Download or read book American Insurgents American Patriots written by T. H. Breen and published by Hill and Wang. This book was released on 2010-05-11 with total page 347 pages. Available in PDF, EPUB and Kindle. Book excerpt: Before there could be a revolution, there was a rebellion; before patriots, there were insurgents. Challenging and displacing decades of received wisdom, T. H. Breen's strikingly original book explains how ordinary Americans—most of them members of farm families living in small communities—were drawn into a successful insurgency against imperial authority. This is the compelling story of our national political origins that most Americans do not know. It is a story of rumor, charity, vengeance, and restraint. American Insurgents, American Patriots reminds us that revolutions are violent events. They provoke passion and rage, a willingness to use violence to achieve political ends, a deep sense of betrayal, and a strong religious conviction that God expects an oppressed people to defend their rights. The American Revolution was no exception. A few celebrated figures in the Continental Congress do not make for a revolution. It requires tens of thousands of ordinary men and women willing to sacrifice, kill, and be killed.

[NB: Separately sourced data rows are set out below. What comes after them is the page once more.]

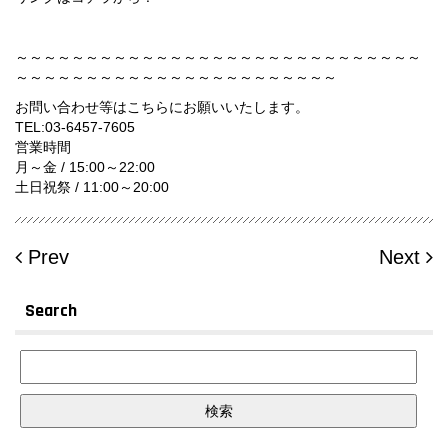
～～～～～～～～～～～～～～～～～～～～～～～～～～～～～
～～～～～～～～～～～～～～～～～～～～～～～
お問い合わせ等はこちらにお願いいたします。
TEL:
03-6457-7605
営業時間
月～金 / 15:00～22:00
土日祝祭 / 11:00～20:00
Prev
Next
Search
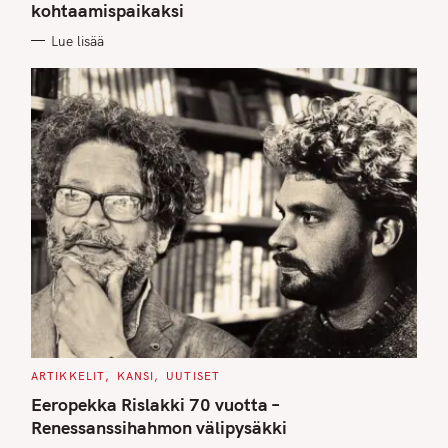
kohtaamispaikaksi
R
I
E
Lue lisää
S
C
ARTIKKELIT
KANSI
UUTISET
A
T
Eeropekka Rislakki 70 vuotta –
E
G
Renessanssihahmon välipysäkki
O
R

Breen not only gives the history of these ordinary Americans but, drawing upon a wealth of rarely seen documents, restores their primacy to American independence. Mobilizing two years before the Declaration of Independence, American insurgents in all thirteen colonies concluded that resistance to British oppression required organized violence against the state. They channeled popular rage through elected committees of safety and observation, which before 1776 were the heart of American resistance. American Insurgents, American Patriots is the stunning account of their insurgency, without which there would have been no independent republic as we know it.